#### [DIRECTIONS]
Restate word for word the lines of the material below, from the line with "49: (648, 138, 1.36)" to the line with "61: (37, 278, 1.68)", both lines included, and no others.

#### [DATASET RECORDS]
***
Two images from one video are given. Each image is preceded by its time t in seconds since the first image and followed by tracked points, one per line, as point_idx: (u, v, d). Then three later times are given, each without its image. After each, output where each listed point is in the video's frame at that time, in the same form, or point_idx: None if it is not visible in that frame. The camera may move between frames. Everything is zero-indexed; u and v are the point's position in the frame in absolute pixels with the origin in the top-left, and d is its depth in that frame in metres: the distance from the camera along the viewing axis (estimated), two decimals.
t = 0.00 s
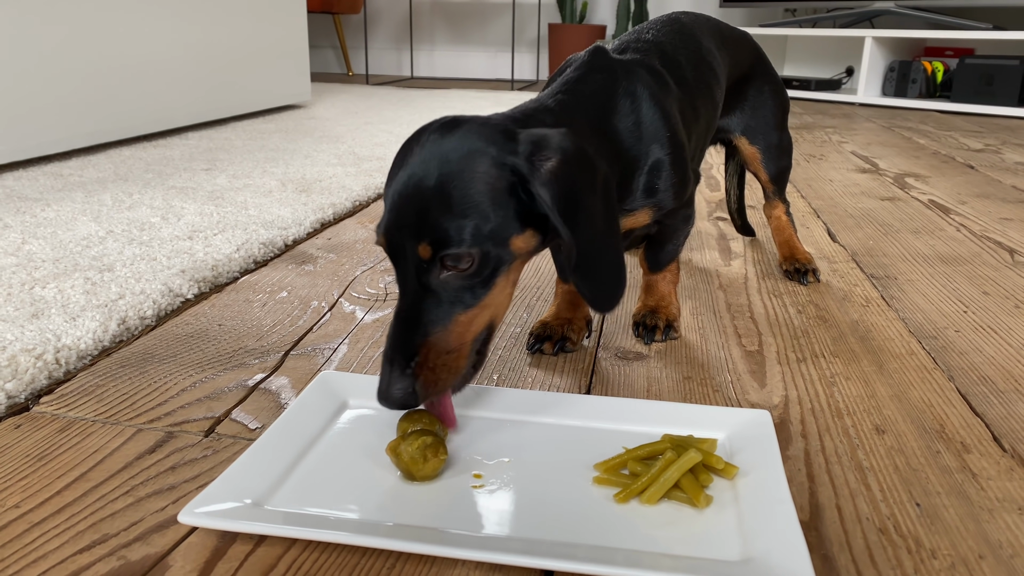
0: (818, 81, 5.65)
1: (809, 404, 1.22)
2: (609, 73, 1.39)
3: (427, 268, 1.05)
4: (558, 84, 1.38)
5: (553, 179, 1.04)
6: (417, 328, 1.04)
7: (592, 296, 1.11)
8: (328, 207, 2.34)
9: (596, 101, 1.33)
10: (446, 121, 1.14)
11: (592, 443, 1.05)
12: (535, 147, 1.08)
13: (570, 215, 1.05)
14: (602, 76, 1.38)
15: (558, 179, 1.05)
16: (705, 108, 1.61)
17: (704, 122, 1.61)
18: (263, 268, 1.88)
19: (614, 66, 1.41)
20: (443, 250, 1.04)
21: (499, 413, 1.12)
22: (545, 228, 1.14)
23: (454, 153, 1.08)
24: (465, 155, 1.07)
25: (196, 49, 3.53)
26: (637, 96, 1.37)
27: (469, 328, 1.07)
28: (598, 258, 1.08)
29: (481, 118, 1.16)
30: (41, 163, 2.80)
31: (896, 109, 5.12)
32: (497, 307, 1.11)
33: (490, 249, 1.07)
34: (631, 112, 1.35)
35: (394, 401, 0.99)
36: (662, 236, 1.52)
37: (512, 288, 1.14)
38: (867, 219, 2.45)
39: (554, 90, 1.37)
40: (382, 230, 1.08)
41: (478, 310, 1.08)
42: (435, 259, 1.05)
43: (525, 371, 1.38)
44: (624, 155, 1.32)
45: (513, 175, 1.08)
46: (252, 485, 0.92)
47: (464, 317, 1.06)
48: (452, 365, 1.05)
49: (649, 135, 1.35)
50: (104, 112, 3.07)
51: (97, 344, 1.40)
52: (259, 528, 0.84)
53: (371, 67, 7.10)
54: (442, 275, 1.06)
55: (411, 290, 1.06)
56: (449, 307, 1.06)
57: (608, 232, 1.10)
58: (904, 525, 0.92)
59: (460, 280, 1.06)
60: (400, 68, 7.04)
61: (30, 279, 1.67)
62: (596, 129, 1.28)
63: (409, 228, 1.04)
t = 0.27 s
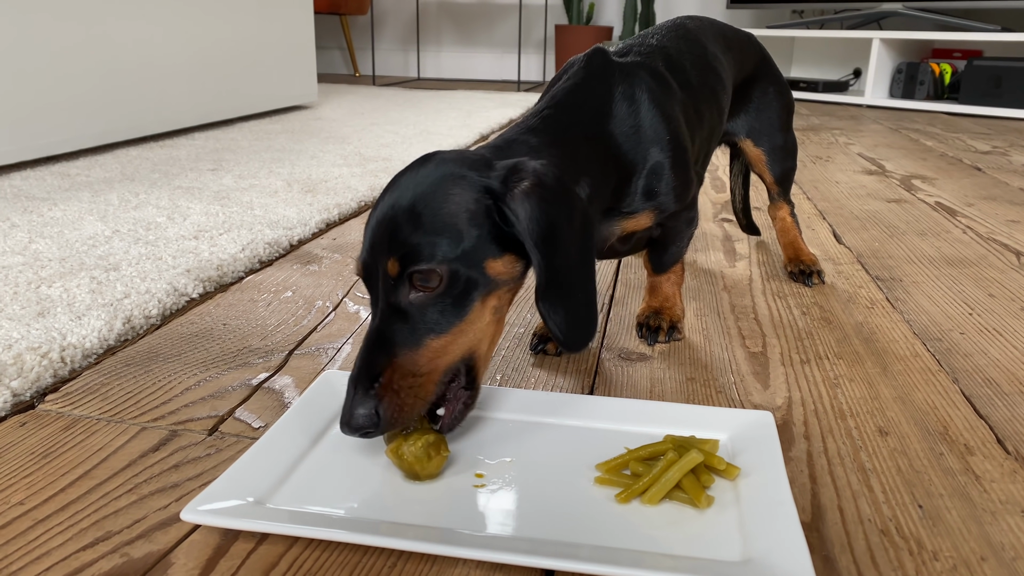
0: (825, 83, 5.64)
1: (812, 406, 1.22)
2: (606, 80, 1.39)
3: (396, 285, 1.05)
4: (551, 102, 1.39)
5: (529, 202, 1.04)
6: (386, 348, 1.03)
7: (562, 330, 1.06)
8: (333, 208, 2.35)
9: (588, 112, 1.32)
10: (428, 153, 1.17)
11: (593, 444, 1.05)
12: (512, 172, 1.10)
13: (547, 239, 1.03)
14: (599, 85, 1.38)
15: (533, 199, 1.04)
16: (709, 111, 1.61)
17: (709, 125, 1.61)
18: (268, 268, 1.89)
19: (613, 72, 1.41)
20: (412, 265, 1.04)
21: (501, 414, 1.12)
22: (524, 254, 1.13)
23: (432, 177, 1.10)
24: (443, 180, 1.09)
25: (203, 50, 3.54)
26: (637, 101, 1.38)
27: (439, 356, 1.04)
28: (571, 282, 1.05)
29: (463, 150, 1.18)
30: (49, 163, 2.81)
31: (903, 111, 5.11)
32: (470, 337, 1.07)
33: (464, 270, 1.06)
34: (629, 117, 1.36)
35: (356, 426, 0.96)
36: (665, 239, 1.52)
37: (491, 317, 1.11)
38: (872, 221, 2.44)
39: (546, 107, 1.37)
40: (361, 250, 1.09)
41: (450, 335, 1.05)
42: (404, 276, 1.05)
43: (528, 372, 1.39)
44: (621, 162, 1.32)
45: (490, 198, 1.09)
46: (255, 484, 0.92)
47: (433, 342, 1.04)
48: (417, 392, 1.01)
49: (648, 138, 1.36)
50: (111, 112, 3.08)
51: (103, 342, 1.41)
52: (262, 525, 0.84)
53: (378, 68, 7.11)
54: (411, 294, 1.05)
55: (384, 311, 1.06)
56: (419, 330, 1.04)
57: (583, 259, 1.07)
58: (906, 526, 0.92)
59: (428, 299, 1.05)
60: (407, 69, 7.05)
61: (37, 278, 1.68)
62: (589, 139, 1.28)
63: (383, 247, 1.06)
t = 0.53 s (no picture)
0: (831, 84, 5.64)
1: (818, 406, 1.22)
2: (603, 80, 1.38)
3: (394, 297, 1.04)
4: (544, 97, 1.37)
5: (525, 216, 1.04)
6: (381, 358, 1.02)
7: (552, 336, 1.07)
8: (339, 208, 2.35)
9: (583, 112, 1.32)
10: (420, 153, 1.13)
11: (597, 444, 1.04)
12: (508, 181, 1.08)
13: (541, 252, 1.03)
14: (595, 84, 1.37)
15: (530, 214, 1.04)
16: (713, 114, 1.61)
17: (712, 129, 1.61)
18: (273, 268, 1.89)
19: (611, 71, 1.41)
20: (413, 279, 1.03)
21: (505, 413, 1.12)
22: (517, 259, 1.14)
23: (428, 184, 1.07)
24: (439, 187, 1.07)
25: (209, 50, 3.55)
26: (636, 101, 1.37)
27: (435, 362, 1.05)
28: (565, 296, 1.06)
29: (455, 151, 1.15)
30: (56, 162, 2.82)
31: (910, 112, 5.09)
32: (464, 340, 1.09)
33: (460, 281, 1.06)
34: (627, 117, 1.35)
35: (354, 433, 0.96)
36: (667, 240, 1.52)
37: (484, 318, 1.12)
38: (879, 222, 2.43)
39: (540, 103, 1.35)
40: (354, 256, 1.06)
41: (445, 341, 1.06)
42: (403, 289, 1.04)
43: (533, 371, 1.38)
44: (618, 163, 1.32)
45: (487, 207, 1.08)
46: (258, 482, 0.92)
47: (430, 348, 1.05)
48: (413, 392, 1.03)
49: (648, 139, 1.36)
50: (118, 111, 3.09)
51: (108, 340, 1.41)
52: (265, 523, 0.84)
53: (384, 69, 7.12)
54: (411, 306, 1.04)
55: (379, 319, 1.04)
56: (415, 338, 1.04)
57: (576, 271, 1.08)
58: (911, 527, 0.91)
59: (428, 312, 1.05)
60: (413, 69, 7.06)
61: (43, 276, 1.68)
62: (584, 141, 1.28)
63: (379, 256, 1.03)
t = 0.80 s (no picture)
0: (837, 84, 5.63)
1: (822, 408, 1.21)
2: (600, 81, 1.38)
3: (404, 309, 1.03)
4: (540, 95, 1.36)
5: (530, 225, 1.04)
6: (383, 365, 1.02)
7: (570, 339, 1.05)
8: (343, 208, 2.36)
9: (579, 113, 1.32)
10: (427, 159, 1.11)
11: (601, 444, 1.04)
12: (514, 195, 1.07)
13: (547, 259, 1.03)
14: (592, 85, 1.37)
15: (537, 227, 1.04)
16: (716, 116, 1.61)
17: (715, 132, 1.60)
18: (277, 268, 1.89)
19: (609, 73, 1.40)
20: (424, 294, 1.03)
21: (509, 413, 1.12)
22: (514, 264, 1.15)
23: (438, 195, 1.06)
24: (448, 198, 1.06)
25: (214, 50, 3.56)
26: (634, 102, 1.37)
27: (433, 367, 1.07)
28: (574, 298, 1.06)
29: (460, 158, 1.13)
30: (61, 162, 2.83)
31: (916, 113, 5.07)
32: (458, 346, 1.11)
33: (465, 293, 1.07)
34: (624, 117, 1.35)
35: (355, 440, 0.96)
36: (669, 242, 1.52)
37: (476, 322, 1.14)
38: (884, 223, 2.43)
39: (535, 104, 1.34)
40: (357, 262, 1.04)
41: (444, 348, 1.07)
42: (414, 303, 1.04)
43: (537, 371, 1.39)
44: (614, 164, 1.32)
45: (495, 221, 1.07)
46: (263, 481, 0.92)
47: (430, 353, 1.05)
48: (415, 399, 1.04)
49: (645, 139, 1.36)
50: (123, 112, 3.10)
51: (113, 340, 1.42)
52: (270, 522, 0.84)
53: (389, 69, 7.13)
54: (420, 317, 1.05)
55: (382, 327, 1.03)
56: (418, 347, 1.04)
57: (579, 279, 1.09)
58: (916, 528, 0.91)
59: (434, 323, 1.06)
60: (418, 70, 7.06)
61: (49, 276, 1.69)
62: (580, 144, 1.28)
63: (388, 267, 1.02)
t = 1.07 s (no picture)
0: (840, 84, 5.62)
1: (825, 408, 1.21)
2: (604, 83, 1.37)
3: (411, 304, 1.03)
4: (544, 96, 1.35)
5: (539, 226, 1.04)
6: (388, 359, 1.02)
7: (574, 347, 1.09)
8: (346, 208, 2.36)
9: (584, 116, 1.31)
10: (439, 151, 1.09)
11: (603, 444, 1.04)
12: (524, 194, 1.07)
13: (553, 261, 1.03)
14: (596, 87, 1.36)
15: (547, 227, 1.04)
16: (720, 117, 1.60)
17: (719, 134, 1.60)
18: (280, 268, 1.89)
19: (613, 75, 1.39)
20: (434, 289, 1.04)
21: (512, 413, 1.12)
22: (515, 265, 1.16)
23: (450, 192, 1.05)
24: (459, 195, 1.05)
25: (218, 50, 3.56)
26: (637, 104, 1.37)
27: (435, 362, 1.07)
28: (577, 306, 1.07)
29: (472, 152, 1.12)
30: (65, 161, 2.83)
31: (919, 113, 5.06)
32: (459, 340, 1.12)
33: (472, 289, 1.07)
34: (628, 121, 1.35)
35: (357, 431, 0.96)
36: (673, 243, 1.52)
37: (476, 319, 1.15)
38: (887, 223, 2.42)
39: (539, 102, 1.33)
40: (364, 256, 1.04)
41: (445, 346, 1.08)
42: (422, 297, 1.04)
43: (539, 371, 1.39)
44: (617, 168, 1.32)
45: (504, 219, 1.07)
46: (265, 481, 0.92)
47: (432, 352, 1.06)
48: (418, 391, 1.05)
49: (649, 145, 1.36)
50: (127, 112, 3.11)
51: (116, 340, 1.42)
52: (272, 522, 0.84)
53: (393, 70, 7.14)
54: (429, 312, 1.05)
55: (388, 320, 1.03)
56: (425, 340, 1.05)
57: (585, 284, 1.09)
***
#### [TASK RESULT]
49: (648, 138, 1.36)
50: (111, 112, 3.08)
51: (103, 342, 1.41)
52: (262, 525, 0.84)
53: (378, 68, 7.11)
54: (411, 294, 1.05)
55: (384, 311, 1.06)
56: (419, 330, 1.04)
57: (583, 259, 1.07)
58: (906, 526, 0.92)
59: (428, 299, 1.05)
60: (407, 69, 7.05)
61: (37, 278, 1.68)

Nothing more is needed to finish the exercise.